The question is what is the best strategy?

Well, in this new situation Vietnam can't act alone or it will lose, Vietnam does not have the military capacity to stop China, we can dream as much as we want, but reality doesn't go away. The only way to oppose China is having a strong alliance with a big power.

We'll have to see what happens between N. Korea and USA, It seems like unless there is a dramatic change in the next few months, US will attack N. Korea and after that, It will be free to take a tough stand against China in SCS.

What is really needed is a NATO of east asia.
 
Well, in this new situation Vietnam can't act alone or it will lose, Vietnam does not have the military capacity to stop China, we can dream as much as we want, but reality doesn't go away. The only way to oppose China is having a strong alliance with a big power.

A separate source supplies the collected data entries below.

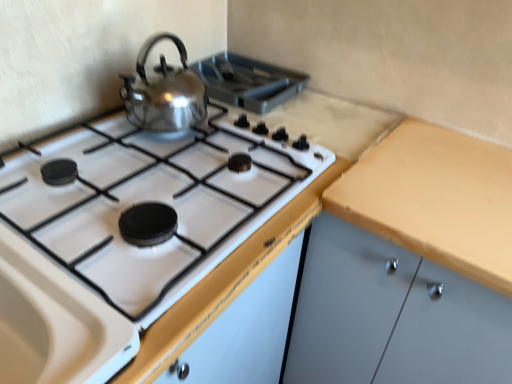
Where is `free location above matte wood cabinet at right (from a real-world perspective)`? free location above matte wood cabinet at right (from a real-world perspective) is located at coordinates (450, 170).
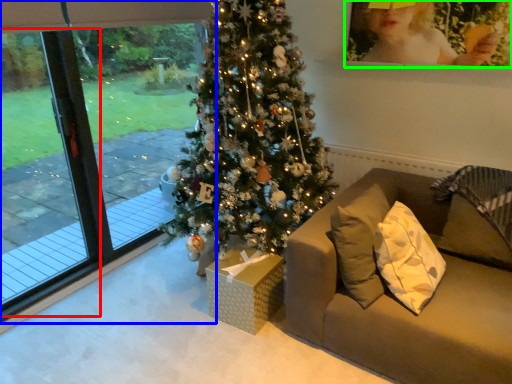
Question: Considering the real-world distances, which object is farthest from screen door (highlighted by a red box)? window (highlighted by a blue box) or picture frame (highlighted by a green box)?

Choices:
 (A) window
 (B) picture frame

Answer: (B)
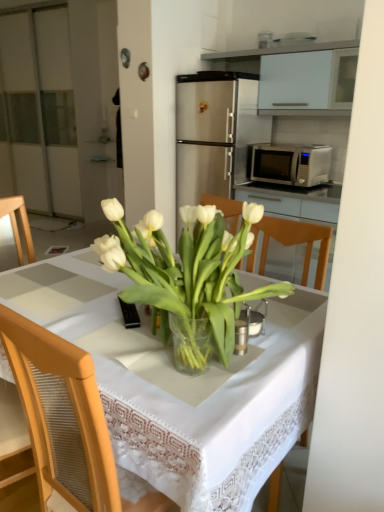
Measure the distance between black plastic remote control at center and camera.

The distance of black plastic remote control at center from camera is 1.23 meters.

Find the location of a particular element. white glossy cabinet at upper center is located at coordinates (299, 76).

I want to click on white glass vase at center, so click(x=186, y=267).

Find the location of a particular element. transparent glass vase at center is located at coordinates (173, 395).

Which of these two, satin silver microwave at center right or white glossy cabinet at upper center, stands shorter?

satin silver microwave at center right.

Is satin silver microwave at center right not near white glossy cabinet at upper center?

No, there isn't a large distance between satin silver microwave at center right and white glossy cabinet at upper center.

Considering the points (320, 173) and (312, 99), which point is behind, point (320, 173) or point (312, 99)?

Point (320, 173)

Are transparent glass vase at center and white glass vase at center far apart?

No, there isn't a large distance between transparent glass vase at center and white glass vase at center.

Is transparent glass vase at center inside the boundaries of white glass vase at center, or outside?

transparent glass vase at center is outside white glass vase at center.

Is point (288, 316) farther from camera compared to point (192, 217)?

Yes, point (288, 316) is behind point (192, 217).

From the image's perspective, is transparent glass vase at center over white glass vase at center?

No, from the image's perspective, transparent glass vase at center is not over white glass vase at center.

Is black plastic remote control at center wider than satin silver microwave at center right?

No.

Are black plastic remote control at center and satin silver microwave at center right making contact?

They are not placed beside each other.

This screenshot has height=512, width=384. I want to click on corded phone below the satin silver microwave at center right (from the image's perspective), so pyautogui.click(x=129, y=314).

From a real-world perspective, who is located lower, black plastic remote control at center or satin silver microwave at center right?

In real-world perspective, black plastic remote control at center is lower.

Consider the image. From the image's perspective, does satin silver microwave at center right appear lower than black plastic remote control at center?

No, from the image's perspective, satin silver microwave at center right is not beneath black plastic remote control at center.

Can you tell me how much satin silver microwave at center right and black plastic remote control at center differ in facing direction?

The angle between the facing direction of satin silver microwave at center right and the facing direction of black plastic remote control at center is 56.5 degrees.

Is satin silver microwave at center right to the right of black plastic remote control at center from the viewer's perspective?

Indeed, satin silver microwave at center right is positioned on the right side of black plastic remote control at center.

Which is farther, [298,161] or [137,316]?

The point [298,161] is farther from the camera.

Based on their sizes in the image, would you say white glossy cabinet at upper center is bigger or smaller than white glass vase at center?

white glossy cabinet at upper center is bigger than white glass vase at center.

Is white glossy cabinet at upper center at the left side of white glass vase at center?

No, white glossy cabinet at upper center is not to the left of white glass vase at center.

What's the angular difference between white glass vase at center and satin silver microwave at center right's facing directions?

87 degrees.

Considering the positions of points (112, 264) and (280, 161), is point (112, 264) closer to camera compared to point (280, 161)?

That is True.

Which of these two, white glass vase at center or satin silver microwave at center right, is bigger?

white glass vase at center.

Is white glass vase at center looking in the opposite direction of satin silver microwave at center right?

No, satin silver microwave at center right is not at the back of white glass vase at center.

Can you see transparent glass vase at center touching white glossy cabinet at upper center?

No, transparent glass vase at center is not touching white glossy cabinet at upper center.

Based on the photo, is transparent glass vase at center closer to the viewer compared to white glossy cabinet at upper center?

That is True.

Considering the positions of point (128, 390) and point (315, 45), is point (128, 390) closer or farther from the camera than point (315, 45)?

Point (128, 390) is closer to the camera than point (315, 45).

Does transparent glass vase at center have a greater width compared to white glossy cabinet at upper center?

Yes.

The height and width of the screenshot is (512, 384). I want to click on cabinetry located on the left of satin silver microwave at center right, so click(299, 76).

I want to click on flower behind the transparent glass vase at center, so click(186, 267).

Looking at the image, which one is located further to white glossy cabinet at upper center, black plastic remote control at center or transparent glass vase at center?

Based on the image, black plastic remote control at center appears to be further to white glossy cabinet at upper center.

Looking at this image, from the image, which object appears to be farther from black plastic remote control at center, satin silver microwave at center right or transparent glass vase at center?

The object further to black plastic remote control at center is satin silver microwave at center right.

Considering their positions, is satin silver microwave at center right positioned closer to white glass vase at center than white glossy cabinet at upper center?

The object closer to white glass vase at center is satin silver microwave at center right.

From the image, which object appears to be farther from black plastic remote control at center, white glass vase at center or satin silver microwave at center right?

The object further to black plastic remote control at center is satin silver microwave at center right.

Considering their positions, is white glass vase at center positioned further to transparent glass vase at center than satin silver microwave at center right?

The object further to transparent glass vase at center is satin silver microwave at center right.

Based on their spatial positions, is white glossy cabinet at upper center or white glass vase at center closer to transparent glass vase at center?

white glass vase at center is positioned closer to the anchor transparent glass vase at center.

Looking at the image, which one is located closer to black plastic remote control at center, white glass vase at center or transparent glass vase at center?

Among the two, white glass vase at center is located nearer to black plastic remote control at center.

Estimate the real-world distances between objects in this image. Which object is further from white glossy cabinet at upper center, satin silver microwave at center right or white glass vase at center?

white glass vase at center is further to white glossy cabinet at upper center.

At what (x,y) coordinates should I click in order to perform the action: click on corded phone between white glass vase at center and satin silver microwave at center right from front to back. Please return your answer as a coordinate pair (x, y). Image resolution: width=384 pixels, height=512 pixels. Looking at the image, I should click on (129, 314).

At what (x,y) coordinates should I click in order to perform the action: click on cabinetry located between black plastic remote control at center and satin silver microwave at center right in the depth direction. Please return your answer as a coordinate pair (x, y). The image size is (384, 512). Looking at the image, I should click on (299, 76).

Where is `corded phone located between transparent glass vase at center and white glossy cabinet at upper center in the depth direction`? corded phone located between transparent glass vase at center and white glossy cabinet at upper center in the depth direction is located at coordinates (129, 314).

Image resolution: width=384 pixels, height=512 pixels. In order to click on cabinetry between white glass vase at center and satin silver microwave at center right from front to back in this screenshot , I will do `click(299, 76)`.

"If Vietnam can beat China once" before, so it can easily do it again. This is not 1979.
https://defence.pk/pdf/threads/if-vietnam-can-beat-china-so-can-india-this-is-not-1962.508716/

We'll have to see what happens between N. Korea and USA, It seems like unless there is a dramatic change in the next few months, US will attack N. Korea and after that, It will be free to take a tough stand against China in SCS.

Nope, USA is not going to invade North Korea "in the next few months."